## Start Extract

We dressed a certain way that was always decent and respectable.
No one had to tell us, "Do not do this," 'cause we knew better, and if a teacher or any adult told you what to do, you always did it.
-We were taught that we had to be 10 times better.
[ Music continues ] -I would think it was more from the standpoint of expecting the most from you and not accepting mediocrity.
-We wanted to dance and twirl, but Mr. Wilson would not allow.
[ Music continues ] I was captain.
We were coming off the field.
They said, "Barbara, let's do the Birdland."
You probably don't remember.
It was a dance.
And we came off the field dancing.
He took me in his office, you know, and he really scolded me.
Chief would paddle.
He had a paddle.
-Now, I never met Justice myself.
[ Laughs ] I was too afraid.
If Chief say, "Sit there," I think I sat there.
If he said, "Go this way," I went that way.
-He has this old car where you let the seat in the back.
He didn't believe in anybody waiting on their parents, and so whoever was left waiting on your parents, he would pile all of us in the back, but it was so much fun to ride in it.
-The white students in the area, the majority of them that made the top band, took private lessons.
Well, at Jones, there were no private lessons.
Chief taught 'em all.
-I insisted that they learn how to read music.
-So, I was a 7th-grader, and I had to play with a senior.
And all of us had to play our parts, and everybody played their part.
I remember this guy was a tuba player and he was a senior and I had to play with him I had to hold my part up, and when we got through, I held my part up.
-Each person in the band had to prepare a solo... [ Up-tempo clarinet music playing ] ...because if your name was called in front of the audience, you had to perform.
The challenge was received and taken, so this made a difference.
-The was a personal pride that we took when we played with a white band and we played better than they did.
[ Laughs ] -There was one band, and that was Jones band.
[ Mid-tempo music playing ] -[ Shouting indistinctly ] -♪ To get the wrong idea about me ♪ ♪ I ain't got nothin' to hide ♪ ♪ I want the world to see ♪ ♪ Whoo!
♪ ♪ Marching Eagle through your game ♪ ♪ Your game ♪ ♪ Marching Eagle through your game ♪ ♪ I don't want nobody ♪ ♪ To get the wrong idea about me ♪ ♪ I ain't got nothing to hide ♪ ♪ I want the world to see ♪ ♪ Whoo!
♪ -As soon as I stepped on this campus, many people called me to let me know about the tradition here between Chief Wilson and Del Kieffner.

## End Extract
## Start Dataset

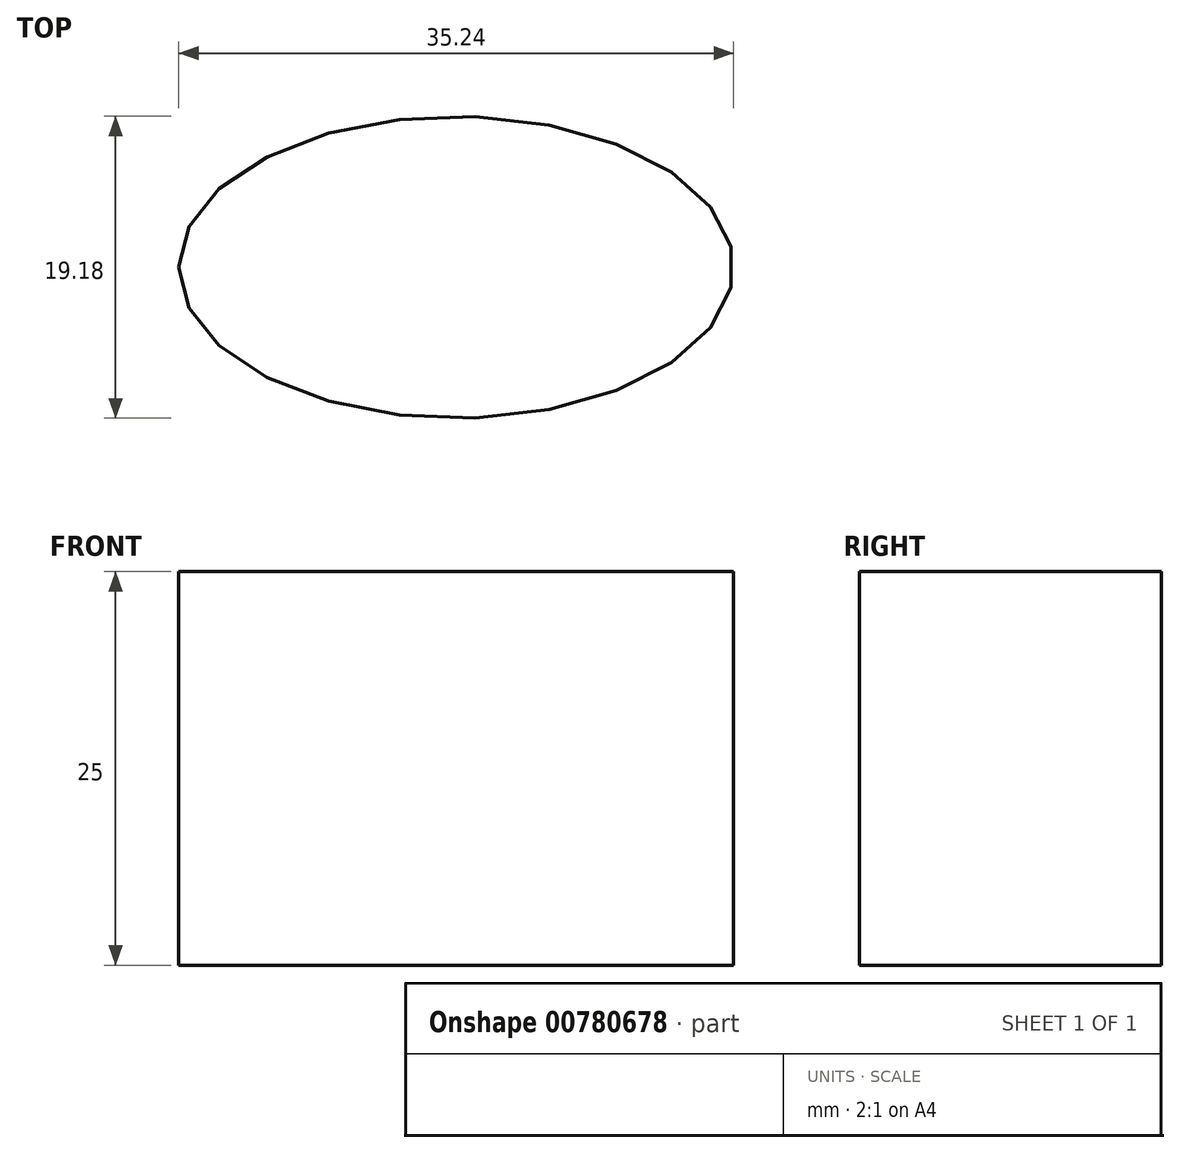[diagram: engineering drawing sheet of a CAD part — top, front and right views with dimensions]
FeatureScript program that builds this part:
annotation { "Feature Type Name" : "Feature", "Feature Type Description" : "" }
export const myFeature = defineFeature(function(context is Context, id is Id, definition is map)
    precondition{}
    {
        {
            var Q0;
            Q0=qCreatedBy(makeId("Top.planeOp"),FACE);
            var sketch = newSketch(context, id + "F0", { "sketchPlane" : qUnion([Q0])});
            skCircle(sketch, "E0", {"center": v(0, 0) * mm, "radius": 63.04 * mm, "construction": true});
            skEllipse(sketch, "E1", {"center": v(63.04, 0) * mm, "majorRadius": 17.62 * mm, "minorRadius": 9.59 * mm, "majorAxis": v(-1, 0), "construction": true});
            skLineSegment(sketch, "E2", {"start": v(0, 0) * mm, "end": v(58.12, 9.2) * mm, "construction": true});
            skSolve(sketch);
        }
        {
            var Q0;
            Q0=qCreatedBy(makeId("Top.planeOp"),FACE);
            var sketch = newSketch(context, id + "F1", { "sketchPlane" : qUnion([Q0])});
            skEllipse(sketch, "E3.0", {"center": v(63.04, 0) * mm, "majorRadius": 17.62 * mm, "minorRadius": 9.59 * mm, "majorAxis": v(-1, 0)});
            skSolve(sketch);
        }
        {
            var Q0;
            Q0=makeQuery(id+"F1.imprint","IMPRINT",FACE,{"disambiguationData":[TD([[makeQuery(id+"F1.imprint","IMPRINT",EDGE,{"derivedFrom":sQuery(id+"F1.wireOp",EDGE,"E3.0")}),1.0]])]});
            extrude(context, id + "F2", {"entities" : qUnion([Q0]), "depth" : 25 * mm, "offsetDistance" : 25 * mm});
        }
    });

## End Dataset

▸ **Do this**: Edit the passage of the Jones band transcript that opens with the words containing "You probably don't" and closes with "Chief would paddle.", changing "scolded" to "lectured".

▸ **Solution for this problem**:
You probably don't remember.
It was a dance.
And we came off the field dancing.
He took me in his office, you know, and he really lectured me.
Chief would paddle.